▶ EXERCISE DIRECTIONS:
Please repeat, exactly as they stand, the line containing "Greatlakes: 30 -> 15" and the lines after it through the final line of the listing below, minus pictures.

(SUPPLIED RECORDS begins)

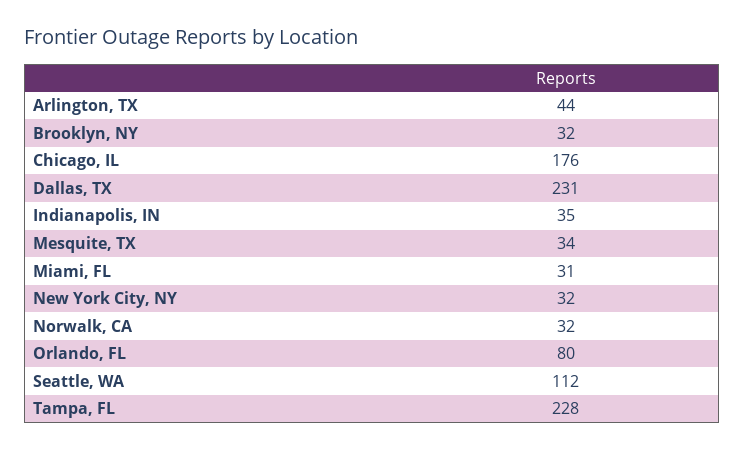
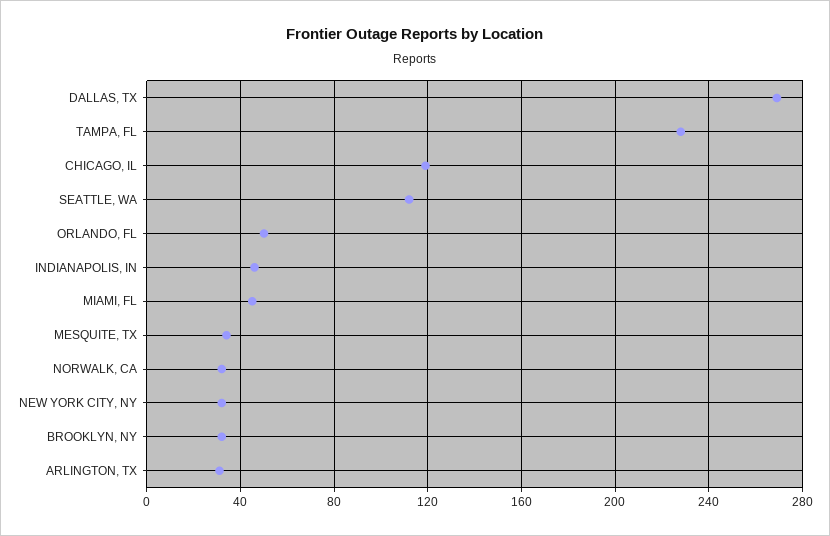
Arlington, TX: 44 -> 30
Chicago, IL: 176 -> 120
Dallas, TX: 231 -> 270
Indianapolis, IN: 35 -> 45
Miami, FL: 31 -> 45
Orlando, FL: 80 -> 50

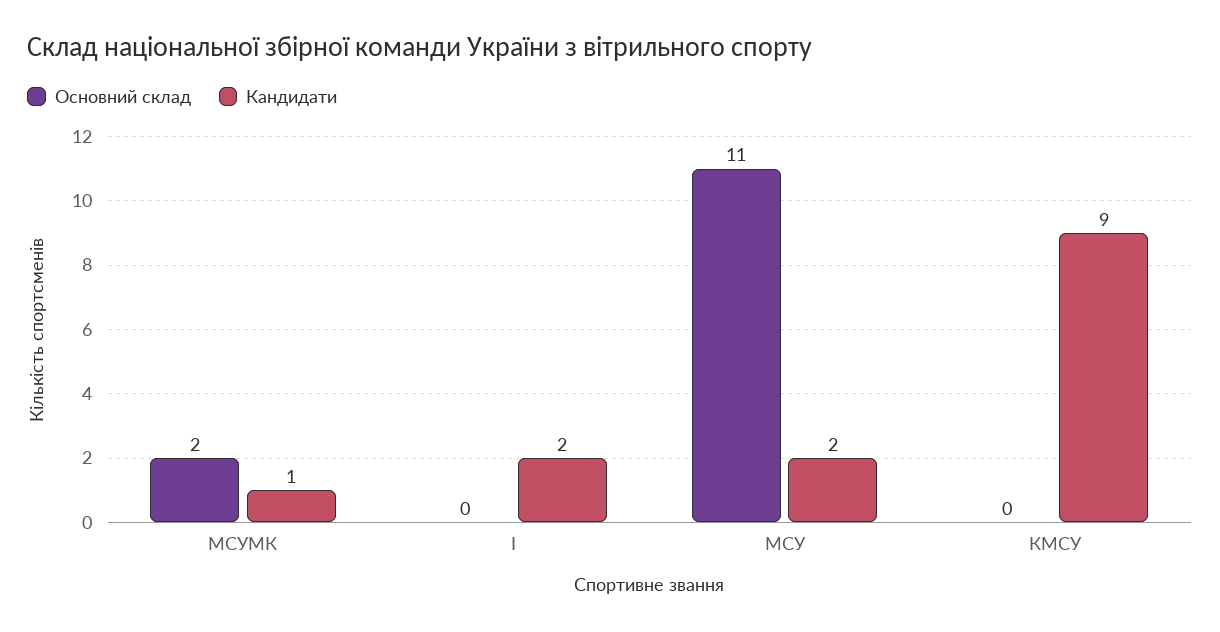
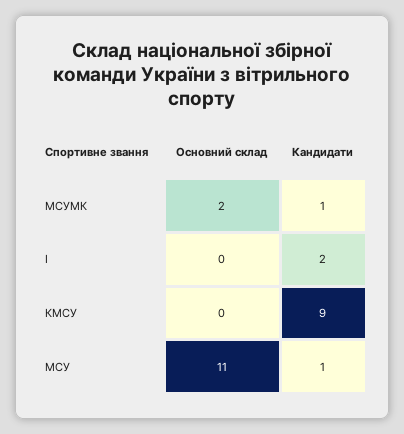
Кандидати, МСУ: 2 -> 1

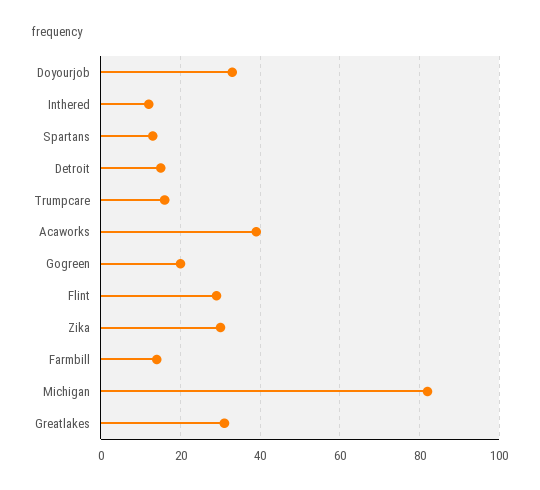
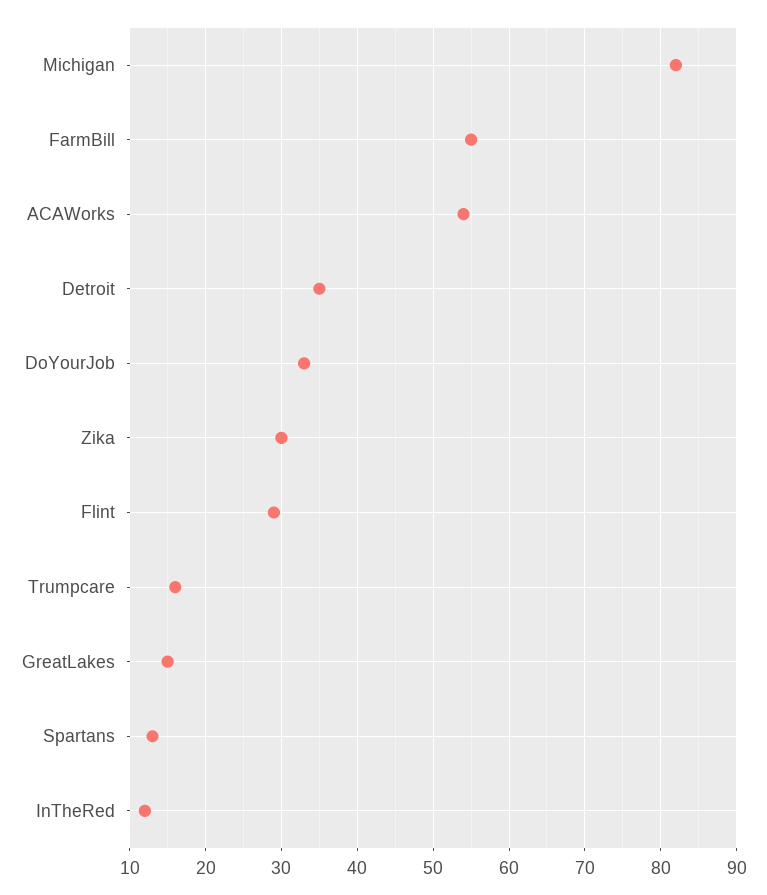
Detroit: 15 -> 35
Acaworks: 40 -> 54
Gogreen: 20 -> none
Farmbill: 15 -> 55
Greatlakes: 30 -> 15

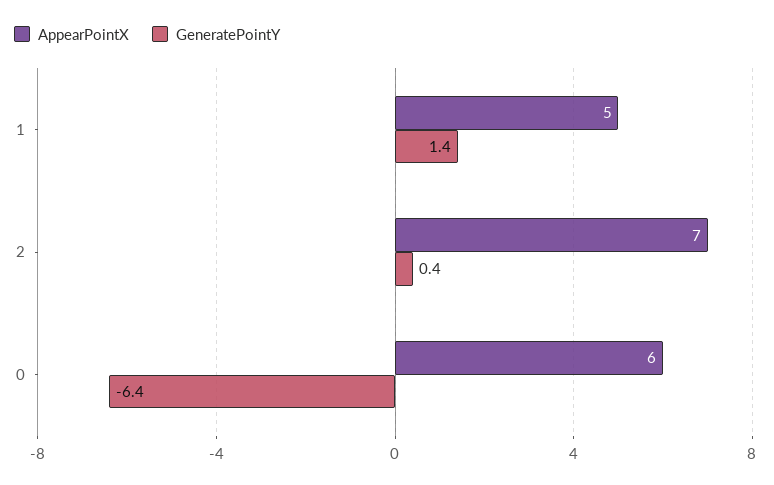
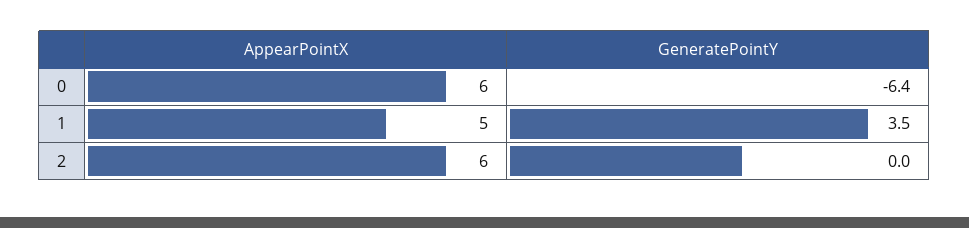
GeneratePointY, 1: 1.4 -> 3.5
AppearPointX, 2: 7 -> 6
GeneratePointY, 2: 0.4 -> 0

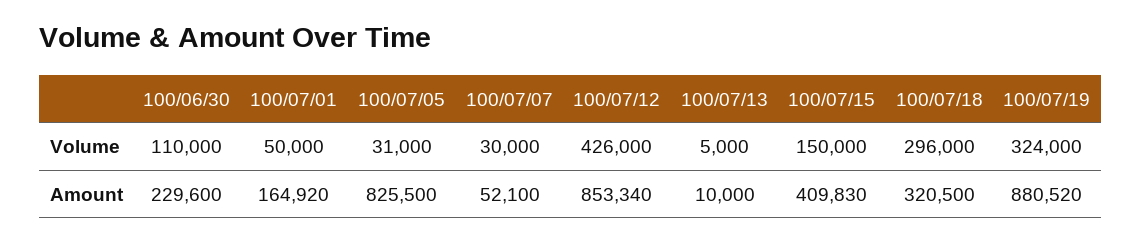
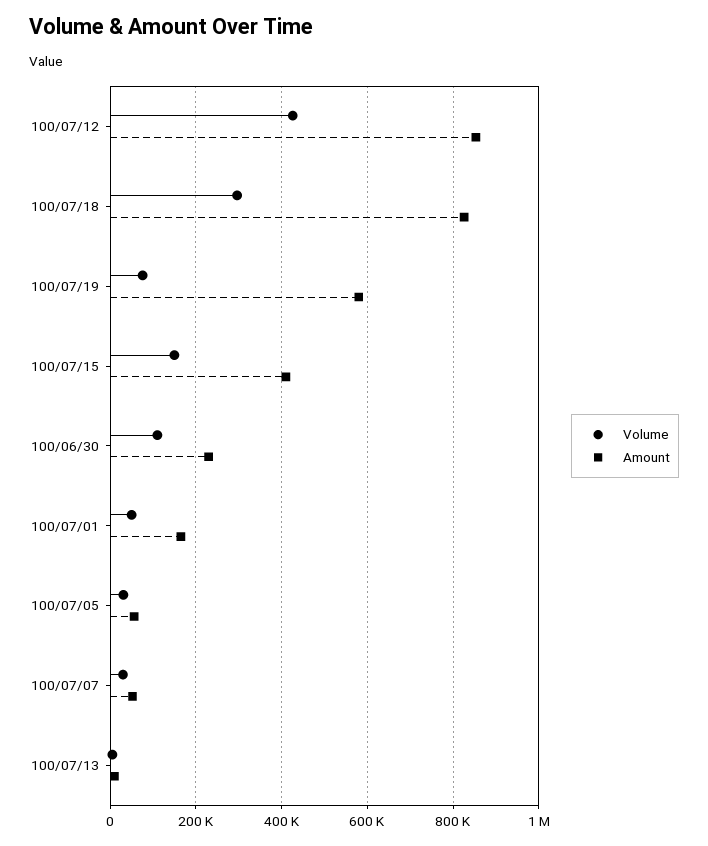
Volume, 100/07/19: 324000 -> 80000
Amount, 100/07/05: 825500 -> 60000
Amount, 100/07/18: 320500 -> 820000
Amount, 100/07/19: 880520 -> 580000

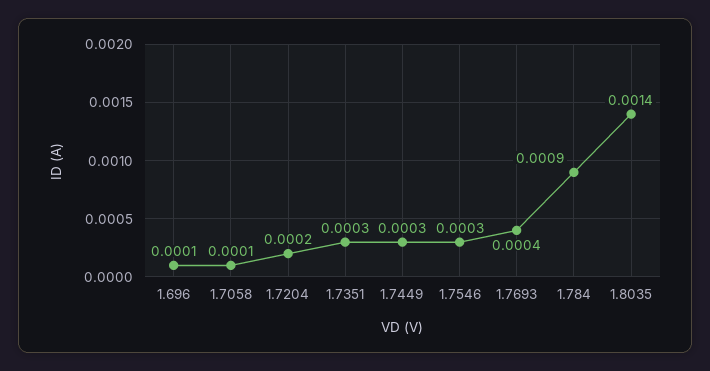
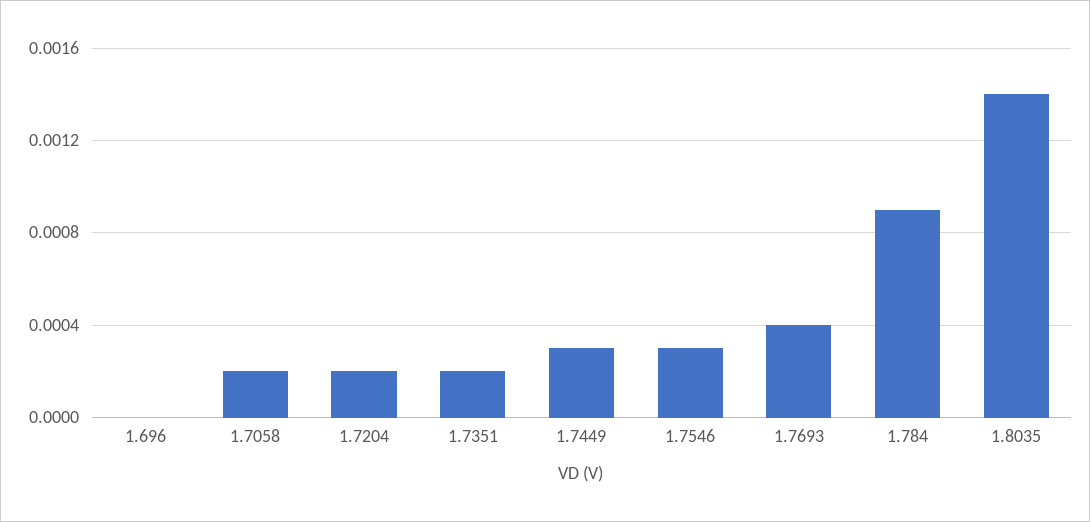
1.696: 0.0001 -> 0
1.7058: 0.0001 -> 0.0002
1.7351: 0.0003 -> 0.0002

(SUPPLIED RECORDS ends)

▶ SOLUTION TO THIS EXERCISE:
Greatlakes: 30 -> 15

GeneratePointY, 1: 1.4 -> 3.5
AppearPointX, 2: 7 -> 6
GeneratePointY, 2: 0.4 -> 0

Volume, 100/07/19: 324000 -> 80000
Amount, 100/07/05: 825500 -> 60000
Amount, 100/07/18: 320500 -> 820000
Amount, 100/07/19: 880520 -> 580000

1.696: 0.0001 -> 0
1.7058: 0.0001 -> 0.0002
1.7351: 0.0003 -> 0.0002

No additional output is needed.